No More Working From Home for Former Time Warner Cable Employees
In a memo to employees at corporate locations, including the New York City office that used to be Time Warner’s headquarters, St. Louis-based Charter restricted a series of common practices at the acquired company. No more jeans in the office, no more working from home without high-level approval, and no more early departures on slow summer Fridays.
The move echoes a controversy that broke out after Marissa Mayer took over as CEO at Yahoo (YHOO) in 2012 and banned working from home for most employees. A few other companies followed Mayer’s lead, but most workplace research shows that the practice enhances productivity.
“If you have been or sometimes work from home and you are assigned to work functions in these corporate buildings you should immediately begin to report to your work location every day,” the Charter memo from Paul Marchand, head of human resources, said. “Any formal work from home arrangement must be approved by an EVP and must have time bound criteria.”
Get Data Sheet, Fortune’s technology newsletter.
The memo “aligned corporate offices with Charter’s practices at its corporate locations,” a Charter spokesman said. Charter (CHTR) bought Time Warner Cable and Bright House Networks for $71 billion in May and is already moving to replace the acquired brands with its Spectrum brand. Charter’s memo was not the first unpleasant missive sent to former Time Warner employees. Their former CEO Rob Marcus apologized for making unreasonable demands on employees in a memo sent as he left the company with severance of approximately $92 million.
The newest memo was reported earlier by Multichannel News.
The new Charter memo also banned jeans in the workplace without approval from an executive vice president. “We will provide a harmonized workplace dress policy in the coming months, however unless approved by an EVP for a specific department and location, jeans are not deemed professional attire,” Marchand wrote. “In advance of the policy, if you are in doubt as to whether your attire is appropriate, better to not wear it.”

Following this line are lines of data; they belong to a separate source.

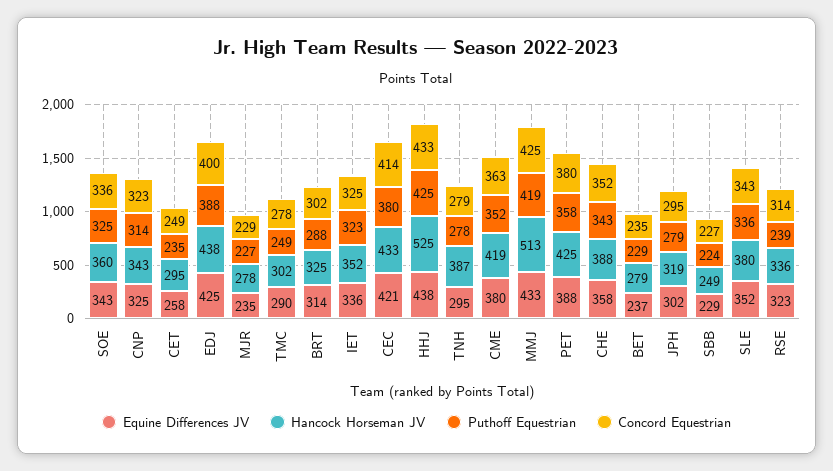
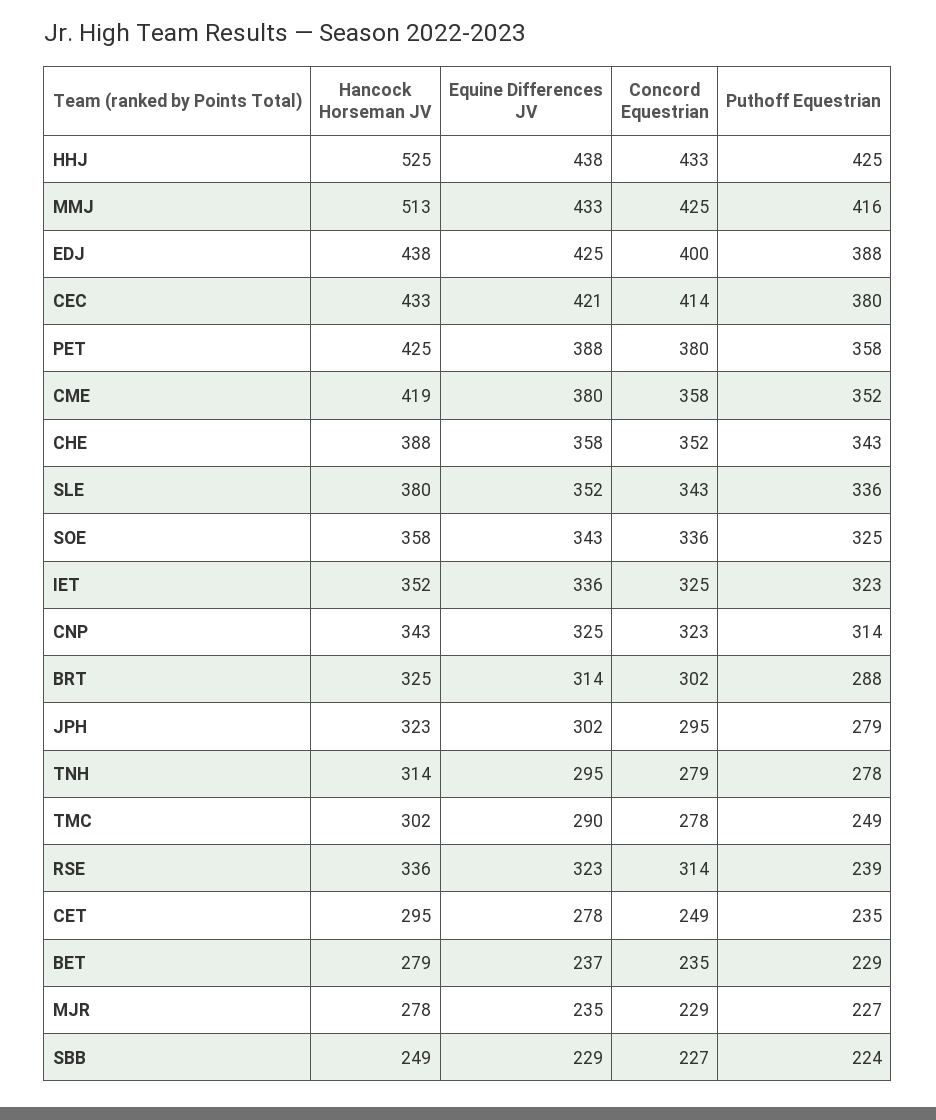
Hancock Horseman JV, SOE: 360 -> 358
Equine Differences JV, CET: 258 -> 278
Hancock Horseman JV, TNH: 387 -> 314
Concord Equestrian, CME: 363 -> 358
Puthoff Equestrian, MMJ: 419 -> 416
Hancock Horseman JV, JPH: 319 -> 323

Time Warner employees had been able to work longer hours at the beginning of summer weeks in order to be allowed to leave early on Fridays. The new memo banned so-called summer hours.
“Perception matters, and a different standard for ‘Corporate’ employees is not consistent with the values we want to project to the much larger employee base who work regular shifts during the day, nights and weekends,” Marchand wrote.